Hiroshima: 'There was a flash. Then everything turned black'

It was a day for remembering the victims of one of history's greatest mass killings, but most of the attention was on a middle-aged man sitting among the 55,000 people watching yesterday's memorial ceremony in Hiroshima.

John Roos, the US ambassador to Japan, was one of 74 foreign envoys who fell silent at 8.15am – the time "Little Boy" detonated over the city on 6 August 1945. But for survivors of the blast that reduced Hiroshima to ashes and took 140,000 lives, his presence loomed by far the largest.

"It's very important to us that he came," said Hiroshi Takayama, 80, who was working in a factory with his schoolmates when he felt the searing blast from the bomb. "We've been telling people for 65 years not to use these weapons, but these people have never showed up until now. If they cared, they would have come to see the facts for themselves."

The ceremony was Hiroshima's largest ever, with choirs of children joining the elderly survivors, descendants and dignitaries. It began with the symbolic offering of water: many who died after the blast complained of an excruciating thirst in their final moments. Yesterday, under a burning sun, prayers were offered to the dead and bells rang out.

Known in Japan as hibakusha, the survivors believe that the decision by the US, Britain and France to send official delegates to the city for the first time is a sign that the global momentum for disarmament is building. But Japan's Prime Minister, Naoto Kan, appeared to dash their hopes when he defended the US nuclear deterrent, saying it was "necessary for our nation".

"Of course that's what we want," said Yoshimichi Ishimaru, who is the son of a Hiroshima hibakusha. "We know that if we scrap the nuclear deterrent, we have to begin to question the whole defence treaty with America, and that's very difficult. But Hiroshima can't just think about the national interest – it must consider the whole of humanity."

Hiroshima people have long resented the political calculations needed to maintain Japan's 60-year-old military alliance with its old enemy. Many say the nation's decision never to produce, possess or allow the entry of nuclear weapons into the country has been betrayed by US and Japanese leaders.

Washington and Tokyo struck a backroom deal decades ago allowing nuclear-armed US ships and aircraft to pass through or over Japanese territory. Former prime minister Eisaku Sato, who helped broker the deal, won the 1974 Nobel Peace Prize for his opposition to any plans for a Japanese nuclear-weapons program.

Survivors are pinning their hopes on Barack Obama, who they believe will be the first American leader to visit Hiroshima. "We hope that Mr Obama will come and see with his own eyes what happens after you use a nuclear weapon," said Akihiro Takahashi, 79, a former director of the Hiroshima Peace Memorial Museum. "If he comes, we would be one step closer to total abolition."

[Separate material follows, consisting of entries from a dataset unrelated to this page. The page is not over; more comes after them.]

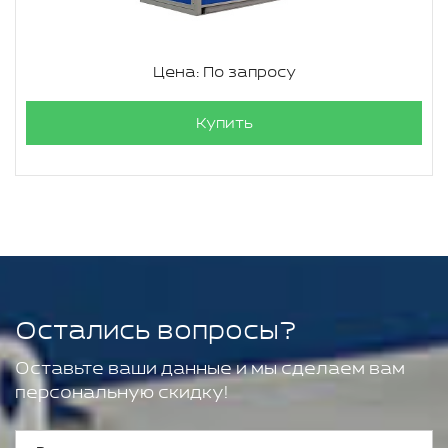
Цена: По запросу
Купить
Остались вопросы?
Оставьте ваши данные и мы сделаем вам
персональную скидку!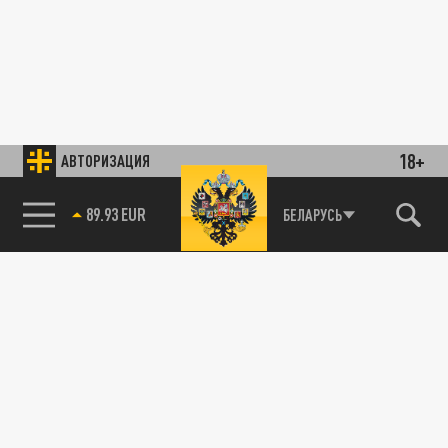
18+
АВТОРИЗАЦИЯ
89.93 EUR
БЕЛАРУСЬ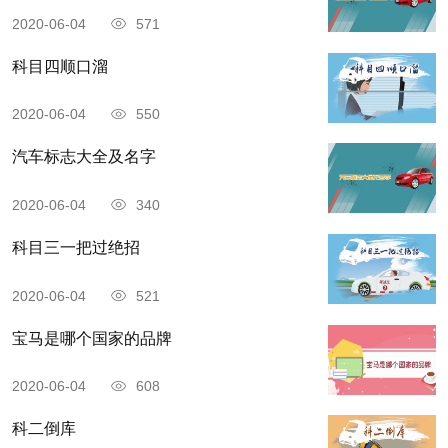
2020-06-04
571
科目四顺口溜
2020-06-04
550
汽车标志大全及名字
2020-06-04
340
科目三一把过绝招
2020-06-04
521
宝马是哪个国家的品牌
2020-06-04
608
科二倒库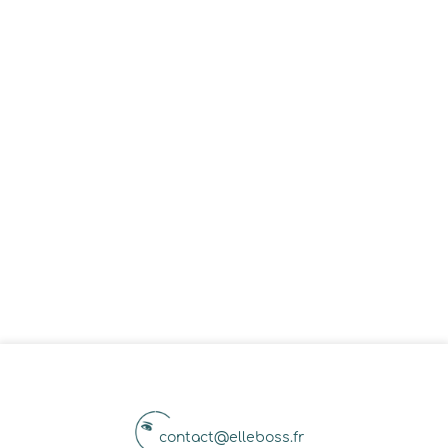
contact@elleboss.fr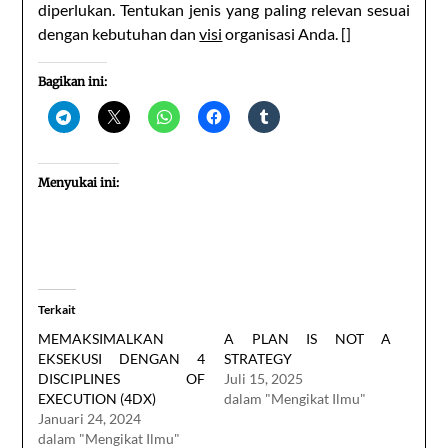
diperlukan. Tentukan jenis yang paling relevan sesuai
dengan kebutuhan dan
visi
organisasi Anda. []
Bagikan ini:
Menyukai ini:
Terkait
MEMAKSIMALKAN
A PLAN IS NOT A
EKSEKUSI DENGAN 4
STRATEGY
DISCIPLINES OF
Juli 15, 2025
EXECUTION (4DX)
dalam "Mengikat Ilmu"
Januari 24, 2024
dalam "Mengikat Ilmu"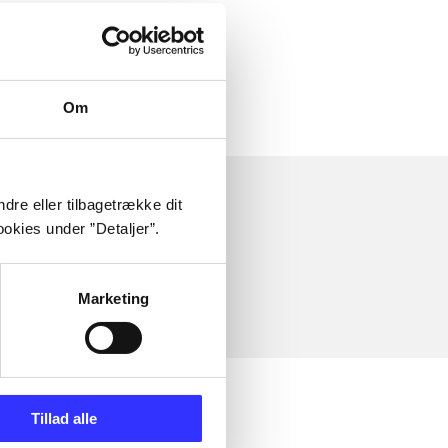
Om
dre eller tilbagetrække dit
okies under ”Detaljer”.
Marketing
Tillad alle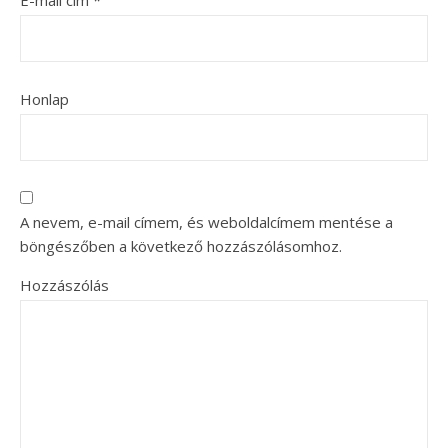
Honlap
A nevem, e-mail címem, és weboldalcímem mentése a
böngészőben a következő hozzászólásomhoz.
Hozzászólás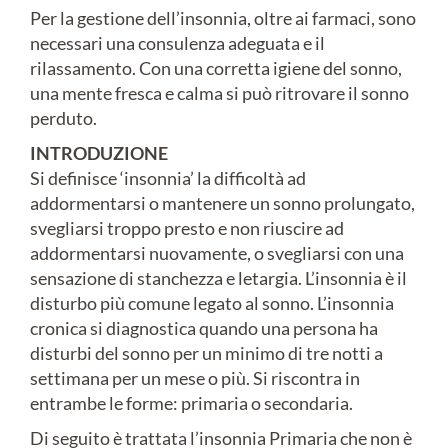
Per la gestione dell’insonnia, oltre ai farmaci, sono
necessari una consulenza adeguata e il
rilassamento. Con una corretta igiene del sonno,
una mente fresca e calma si può ritrovare il sonno
perduto.
INTRODUZIONE
Si definisce ‘insonnia’ la difficoltà ad
addormentarsi o mantenere un sonno prolungato,
svegliarsi troppo presto e non riuscire ad
addormentarsi nuovamente, o svegliarsi con una
sensazione di stanchezza e letargia. L’insonnia è il
disturbo più comune legato al sonno. L’insonnia
cronica si diagnostica quando una persona ha
disturbi del sonno per un minimo di tre notti a
settimana per un mese o più. Si riscontra in
entrambe le forme: primaria o secondaria.
Di seguito è trattata l’insonnia Primaria che non è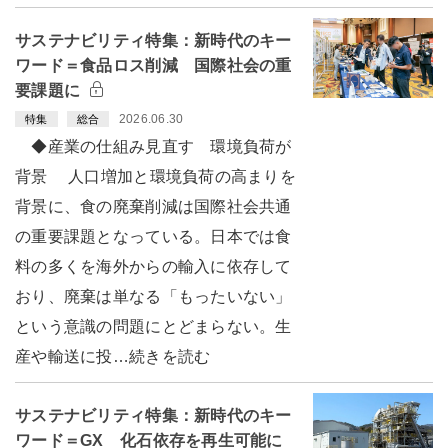
サステナビリティ特集：新時代のキー
ワード＝食品ロス削減 国際社会の重
要課題に
2026.06.30
特集
総合
◆産業の仕組み見直す 環境負荷が
背景 人口増加と環境負荷の高まりを
背景に、食の廃棄削減は国際社会共通
の重要課題となっている。日本では食
料の多くを海外からの輸入に依存して
おり、廃棄は単なる「もったいない」
という意識の問題にとどまらない。生
産や輸送に投…続きを読む
サステナビリティ特集：新時代のキー
ワード＝GX 化石依存を再生可能に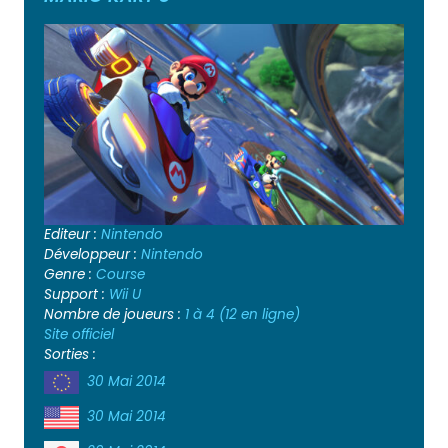
Editeur :
Nintendo
Développeur :
Nintendo
Genre :
Course
Support :
Wii U
Nombre de joueurs :
1 à 4 (12 en ligne)
Site officiel
Sorties :
30 Mai 2014
30 Mai 2014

Mr Takayama recalls hearing the drone of a single B29 bomber flying overhead as he worked in the factory on that fateful morning. "All of a sudden there was an extremely bright flash and everything in the world was bathed in intense light and heat. Then everything turned pitch black." The presence of Mr Roos yesterday means that "a shut door has been opened", he said. Eventually, he says, Mr Obama may come too. "From him, I want all to know the importance of stopping nuclear weapons."